On our recent trip back to Seattle, I picked up a copy of Every Day with Rachael Ray for reading pleasure on the plane. It's not very often that I find a recipe that appeals to me so much that I simply must make it as soon as I see it. But that's pretty much how I felt with these mint cookies. I had been craving thin mints and knew that this cookie would be off the hook! I decided against using my locally made peppermint patties. Reason being, they are a bit bigger than typically miniature York patties and they also cost about $.69 a piece! I cut the recipe in half to make 12 cookies but felt the York would work better here because it was an appropriate size. And they did. These cookies are the best cookies I've ever made. And that's saying something because I've made a buttload of cookies in the past several years. They are soft, chocolately, fudgey, minty, and incredible. If you like the chocolate and mint combination, you absolutely must try these! The recipe takes some planning because it needs to be chilled. The chocolates need to be chilled as well. I found that it worked best to press out the dough and have a helper stand near the fridge to take out a piece of chocolate one at a time.

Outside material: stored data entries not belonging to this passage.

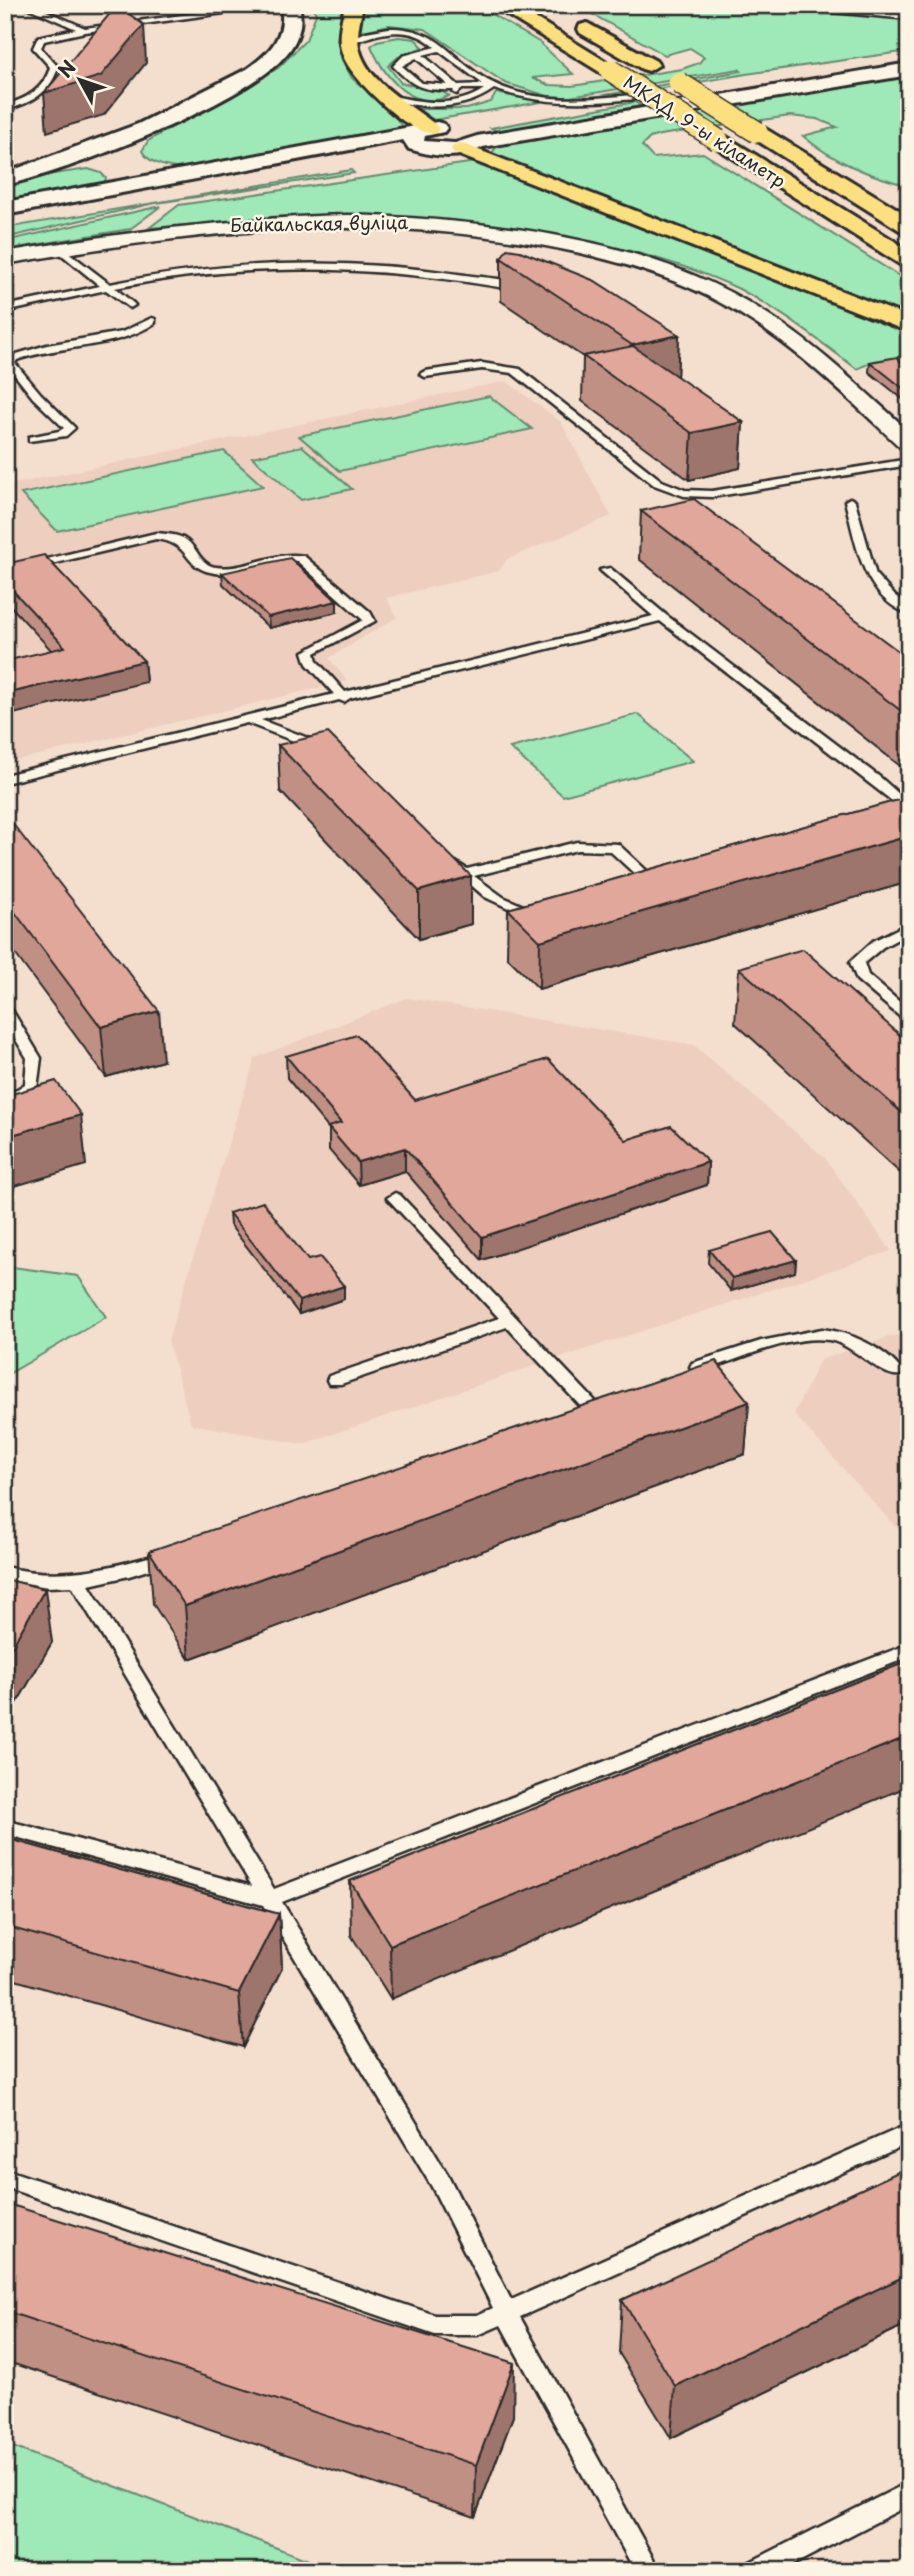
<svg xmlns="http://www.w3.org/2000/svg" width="914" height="2576" font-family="'Playpen Sans',sans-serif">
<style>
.built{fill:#eecebe}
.green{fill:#9fe8b7;stroke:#658a71;stroke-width:2}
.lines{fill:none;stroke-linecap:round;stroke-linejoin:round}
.lane-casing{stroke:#2b2b2b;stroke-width:5}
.street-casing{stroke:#2b2b2b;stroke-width:5}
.secondary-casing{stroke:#2b2b2b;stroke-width:6}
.highway-casing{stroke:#2b2b2b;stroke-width:6}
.lane{fill:#fcf5e5;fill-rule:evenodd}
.street{fill:#fcf5e5;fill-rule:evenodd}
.secondary{fill:#fcf5e5;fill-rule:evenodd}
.highway{fill:#fce080;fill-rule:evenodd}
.highway-bridge-casing{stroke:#2b2b2b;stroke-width:24;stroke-linecap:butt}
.highway-bridge{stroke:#fce080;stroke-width:21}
.wall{fill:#c19084;stroke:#2b2b2b;stroke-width:2}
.shaded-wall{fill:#9d756c;stroke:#2b2b2b;stroke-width:2}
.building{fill:#e0a79a;stroke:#2b2b2b;stroke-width:2}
.labels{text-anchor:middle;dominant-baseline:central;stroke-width:5;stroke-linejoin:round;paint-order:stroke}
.far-street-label{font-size:18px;fill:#2b2b2b;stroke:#fcf5e5}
</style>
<rect width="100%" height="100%" fill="#f4dece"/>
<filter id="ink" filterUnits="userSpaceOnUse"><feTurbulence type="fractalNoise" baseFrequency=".0143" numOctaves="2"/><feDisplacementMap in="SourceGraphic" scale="14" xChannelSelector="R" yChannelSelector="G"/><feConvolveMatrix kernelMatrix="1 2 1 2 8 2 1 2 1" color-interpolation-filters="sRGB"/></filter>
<g filter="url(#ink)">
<!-- built -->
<g class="built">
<polygon points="506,381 561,422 611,516 507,559 499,571 386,598 397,617 329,658 347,681 5,763 5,486"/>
<polygon points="407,998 694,1045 825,1158 891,1251 549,1361 303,1444 191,1424 168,1340 255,1058"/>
<polygon points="909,1333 909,1542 794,1414 820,1360 889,1337"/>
</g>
<!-- green -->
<g class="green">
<path d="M312 5H346L337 39 342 60 352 78 391 112 402 126 394 131 190 170C174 168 150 166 142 151L148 141 278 68 306 40 316 14Z"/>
<polygon points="362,5 476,5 539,42 573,74 532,78 549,85 572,86 682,69 699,63 704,57 690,48 665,55 576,5 752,5 909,17 909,51 746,74 599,99 577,100 741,71 739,69 558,99 505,83 425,29 389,25 359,32"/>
<path d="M399 37 415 39 423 47 398 57 388 66 401 83 441 91 449 96C412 113 384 76 371 46L377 41Z"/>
<path d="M909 72V186C871 176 833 162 803 136L837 127 817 119 790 116 660 135 650 138 642 146 653 158 703 153 904 279 909 283V317L490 155 499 144Z"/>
<polygon points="496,93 541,102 434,120 413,109 467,109 491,102"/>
<polygon points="635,102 641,106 499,132 491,128"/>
<path d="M476 162 909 329V355L874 361 857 369C819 341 782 311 739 289 689 265 636 251 582 240 434 209 299 215 149 228L179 205Z"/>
<polygon points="88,169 101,173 106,178 104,184 5,203 5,181"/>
<polygon points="351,170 354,173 150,204 5,238 5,228"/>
<polygon points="161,206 130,229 5,250 5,241"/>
<polygon points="489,396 532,429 340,471 299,436"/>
<polygon points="302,446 352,489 301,500 252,457"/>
<polygon points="224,451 263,486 57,531 21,494"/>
<polygon points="638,714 693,761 563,796 510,748"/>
<polygon points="5,1266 78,1276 106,1317 5,1376"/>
<polygon points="5,2444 337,2571 5,2571"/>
</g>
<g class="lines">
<defs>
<g id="lane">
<path d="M22 5H33L85 28 258 5H282L85 32 44 41 41 48 58 67C51 93 30 104 5 110V105C26 99 44 90 50 67L33 48 38 37 76 29Z"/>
<path d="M389 28C443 28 449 60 491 82 539 107 599 98 651 93L655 95C647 100 634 99 623 100 579 104 537 104 494 89 460 113 423 108 385 99L384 97 388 95C420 102 455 109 484 89H462L457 94 453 92 454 90C424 91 414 88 393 66L403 56 435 47C409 23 378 33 349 44L345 42 366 32ZM439 51 483 84 458 85 423 55ZM416 58 448 85 422 83 402 66Z"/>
<path d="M59 245 110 284C228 260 345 257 465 275 483 278 512 278 527 288L522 291C385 266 252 260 115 288L133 303 135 305 130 308 106 290 5 312V306L100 286 56 250 54 248Z"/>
<path d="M152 318 155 319V323C115 350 61 344 17 360L15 363 41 394 75 428 66 436 29 441V437L59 431 64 428 33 398 7 365 10 356 47 345 122 332Z"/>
<polygon points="482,363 520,369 662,481 685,490 712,491 909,459 909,465 712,497 684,496 654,485 512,373 482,369 425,377 420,374 425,371"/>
<path d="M850 498 855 501 876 575 895 596 909 605V614C862 597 856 542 845 501Z"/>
<path d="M156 533C165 534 175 534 183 538 197 545 199 565 216 567 246 571 274 550 304 556L370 612 375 621 315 653 317 661 345 692 653 616 600 570 610 568 666 615 881 778 909 803V814L660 621 350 698 344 702 339 700 261 720 321 743 323 746 317 750 247 723 5 783V775L334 694 307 664 303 652 363 620 297 561C268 558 240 580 210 572 183 566 191 543 156 539L5 575V569Z"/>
<polygon points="577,842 618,844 662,885 655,889 650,888 610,851 577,850 474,876 503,897 535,911 537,914 530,918 485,897 449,866 456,862 467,869"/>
<polygon points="909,923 909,933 883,947 864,963 868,975 909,1010 909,1021 904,1020 857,980 850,962 873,941"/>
<polygon points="5,1006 12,1010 41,1058 37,1089 5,1108 5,1097 25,1084 27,1058 5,1022"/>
<polygon points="395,1193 400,1195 596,1402 598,1406 596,1410 584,1410 507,1327 341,1384 329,1384 327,1380 329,1376 499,1318 390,1201 387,1198"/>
<path d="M822 1329C850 1332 885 1348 902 1371L900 1375C882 1379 852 1343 829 1340 789 1334 736 1362 698 1372L690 1367 692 1363 761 1341Z"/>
<path d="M170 1551 176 1553 179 1557 176 1561 129 1576 89 1585 274 1889 909 1644V1657L282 1902 448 2175 511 2300 909 2124V2143L520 2317 660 2571H635L501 2325 478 2335H435L5 2187V2169L435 2315H477L493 2308 432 2187 263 1905 5 1834V1820L252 1886 72 1586 47 1587 5 1579V1567C64 1581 113 1567 170 1551Z"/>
<polygon points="909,2482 909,2505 781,2571 744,2571 748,2563"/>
</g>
<g id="street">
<polygon points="801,5 865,5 909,9 909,19 809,10"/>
<path d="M348 215C486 220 647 236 766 313 818 346 863 390 909 431V450L901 448C847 398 794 344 730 308 671 274 602 256 535 244 352 212 187 233 5 264V252C119 233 232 218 348 215Z"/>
</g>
<g id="secondary">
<path d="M281 5H299C304 26 297 44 282 59 242 103 66 173 5 185V173L138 124 247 69C270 53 287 35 281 5Z"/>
<path d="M909 63V75L483 147C459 160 434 157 409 149L403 140 5 215V202L437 122 444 124 447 128 444 132 425 136 424 141 455 143 477 136Z"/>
</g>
<g id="highway">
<path d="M345 5H363C361 16 358 27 358 38 359 79 408 102 436 125L439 129 436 133C413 139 353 80 344 58 336 40 341 24 345 5Z"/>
<polygon points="491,5 514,5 620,70 610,76 603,74"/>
<polygon points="587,23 656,61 659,65 649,71 642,69 580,33 578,29 580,25"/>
<polygon points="757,126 764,128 909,216 909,233 901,231 750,136 747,132 750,128"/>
<polygon points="718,134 725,136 909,250 909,267 901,265 711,144 708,140 711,136"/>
<polygon points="461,143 909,317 909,332 454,153 451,149 454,145"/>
</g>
</defs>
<!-- lane casing -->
<use href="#lane" class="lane-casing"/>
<!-- street casing -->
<use href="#street" class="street-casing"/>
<!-- secondary casing -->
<use href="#secondary" class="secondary-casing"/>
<!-- highway casing -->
<use href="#highway" class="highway-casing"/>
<!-- lane -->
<use href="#lane" class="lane"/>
<!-- street -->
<use href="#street" class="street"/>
<!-- secondary -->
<use href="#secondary" class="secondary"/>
<!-- highway -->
<use href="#highway" class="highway"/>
<defs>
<g id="highway-bridge">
<polyline points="610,70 718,140"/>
<polyline points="679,83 757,132"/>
</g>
</defs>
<!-- highway-bridge casing -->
<use href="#highway-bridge" class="highway-bridge-casing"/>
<!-- highway-bridge -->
<use href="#highway-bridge" class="highway-bridge"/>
</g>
<!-- wall -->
<g class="wall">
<polygon points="501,258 679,335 677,377 743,422 740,468 689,480 582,401 583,357 501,301"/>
<polygon points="900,361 909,366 909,404 869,372 870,362"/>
<polygon points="641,511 909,659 909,773 639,559"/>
<polygon points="5,564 144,661 146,682 51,650 5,600"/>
<polygon points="222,573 337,612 269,628 223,584"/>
<polygon points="278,745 471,876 471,924 419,939 280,791"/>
<polygon points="909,797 909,882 539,989 507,957 508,909"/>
<polygon points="5,814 163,1061 106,1077 5,940"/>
<polygon points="739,968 909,1043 909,1181 735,1023"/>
<polygon points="286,1056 415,1100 626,1140 708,1162 707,1185 482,1260 405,1171 359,1185 329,1150 329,1129 287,1078"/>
<polygon points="229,1213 308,1260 344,1286 344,1299 299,1314 230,1225"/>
<polygon points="709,1250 796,1260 795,1272 731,1291 708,1263"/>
<polygon points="749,1402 745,1454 189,1659 153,1604 149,1551"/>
<polygon points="5,1579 52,1642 14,1708 5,1706"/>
<polygon points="909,1661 391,1999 351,1935 350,1881"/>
<polygon points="5,1838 279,1914 282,1968 243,2047 5,1977"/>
<polygon points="909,2167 909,2323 671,2438 619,2353 622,2300"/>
<polygon points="5,2203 513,2416 475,2517 5,2361"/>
</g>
<!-- shaded-wall -->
<g class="shaded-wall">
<polygon points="144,25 146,63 104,115 47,132 44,93"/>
<polygon points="679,335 677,380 631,389 632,345"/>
<polygon points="743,422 740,468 689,480 692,433"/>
<polygon points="337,601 337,612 269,628 268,617"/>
<polygon points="144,661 146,682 5,716 5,694"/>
<polygon points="909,836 909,882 539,989 540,941"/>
<polygon points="471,876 471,924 419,939 419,891"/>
<polygon points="159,1011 163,1061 106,1077 101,1027"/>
<polygon points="81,1115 86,1165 5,1189 5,1137"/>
<polygon points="405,1148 405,1171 359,1185 358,1162"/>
<polygon points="708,1162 707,1185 482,1260 482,1237"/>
<polygon points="796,1260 795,1272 731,1291 732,1278"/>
<polygon points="344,1286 344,1299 299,1314 299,1301"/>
<polygon points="749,1402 745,1454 189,1659 185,1606"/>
<polygon points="45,1589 52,1642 14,1708 7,1655"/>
<polygon points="909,1736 909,1786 391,1999 390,1945"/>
<polygon points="279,1914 282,1968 243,2047 239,1993"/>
<polygon points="909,2274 909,2323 671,2438 675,2386"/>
<polygon points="514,2363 513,2416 475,2517 476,2465"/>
</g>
<!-- building -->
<g class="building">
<polygon points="117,5 144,25 101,76 44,93"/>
<polygon points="507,249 520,251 595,281 679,335 632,345 501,258"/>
<polygon points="633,346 743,422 692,433 583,356"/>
<polygon points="898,357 900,361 909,366 909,393 870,362"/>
<polygon points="694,499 909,659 909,717 641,511"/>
<polygon points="44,555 144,661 5,694 5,661 65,647 5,582 5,564"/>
<polygon points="290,558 337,601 268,617 222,573"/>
<polygon points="328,733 471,876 419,891 278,745"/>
<polygon points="909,797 909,836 540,941 508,909"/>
<polygon points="5,814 159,1011 101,1027 5,899"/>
<polygon points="803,949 909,1043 909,1119 739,968"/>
<polygon points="357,1035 415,1100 548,1059 626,1140 671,1126 708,1162 482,1237 405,1148 358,1162 328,1127 341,1123 286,1056"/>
<polygon points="56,1081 81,1115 5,1137 5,1096"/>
<polygon points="263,1202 308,1260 320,1257 344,1286 299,1301 229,1213"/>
<polygon points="772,1232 796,1260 732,1278 709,1250"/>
<polygon points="716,1361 749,1402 185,1606 149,1551"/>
<polygon points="5,1579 45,1589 7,1655 5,1654"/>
<polygon points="909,1661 909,1736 390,1945 350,1881"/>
<polygon points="5,1838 279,1914 239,1993 5,1926"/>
<polygon points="909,2167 909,2274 675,2386 622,2300"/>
<polygon points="5,2203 514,2363 476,2465 5,2311"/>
</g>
</g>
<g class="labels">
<!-- far-street labels -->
<g class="far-street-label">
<text transform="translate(705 131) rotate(33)">МКАД, 9-ы кіламетр</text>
<text transform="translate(319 223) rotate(-1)">Байкальская вуліца</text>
</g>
</g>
<!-- margin -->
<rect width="914" height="2576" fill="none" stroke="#fcf5e5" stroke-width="28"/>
<rect x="14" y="14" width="886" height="2548" fill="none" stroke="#2b2b2b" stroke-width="2.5" filter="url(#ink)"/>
<!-- north arrow -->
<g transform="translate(80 80) rotate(310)" stroke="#fcf5e5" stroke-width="5" paint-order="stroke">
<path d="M0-5L12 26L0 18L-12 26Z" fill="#2b2b2b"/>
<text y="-10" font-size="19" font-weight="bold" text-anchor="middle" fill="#2b2b2b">N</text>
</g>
</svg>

|Thanks, Mom and Dad for the external flash! I've been slowly learning how to take pictures with my new DSLR camera. The flash comes in handy during late night photo sessions!|
from Every Day with Rachael Ray
Yield: about 24 delicious cookies
- 1 1/2 cups flour
- 1/2 cup unsweetened cocoa powder
- 1/2 cup granulated sugar
- 1/4 cup light brown sugar
- 1 tsp salt
- 1/2 tsp baking soda
- 1 1/2 stick (6 ounces) unsalted butter, slightly softened
- 1 egg
- 24 miniature (about 1 1/2 inch) peppermint patties, such as York, unwrapped and chilled
- 6 oz. white chocolate (not chips), chopped (Note: I used chips here. Take that!)
- peppermint candy canes, crushed, optional (I did not use these.)
- Using an electric mixer, beat the flour, cocoa powder, both sugars, salt and baking soda on low speed. Beat in the butter, then the egg. Turn out the dough onto a large piece of plastic wrap and flatten into a disk; seal. Refrigerates until firm, about 1 hour.
- Preheat the oven to 350 degrees. Line 2 large cookie sheets with parchment. Working with 1 Tbsp of dough at a time, use your fingers to evenly encase each peppermint patty with dough. Place on the prepared pans and smooth the dough with your fingers. Bake, switching the pans halfway through, until just firm to the touch, about 15 minutes. Remove the pans from the oven and let cool slightly. Transfer the cookies on the parchment to a rack to cool completely.
- Melt the white chocolate in the microwave or in a double boiler. Drizzle the white chocolate over the cooled cookies. If using, immediately sprinkle the crushed peppermint candies over the cookies. Let set completely before serving or storing.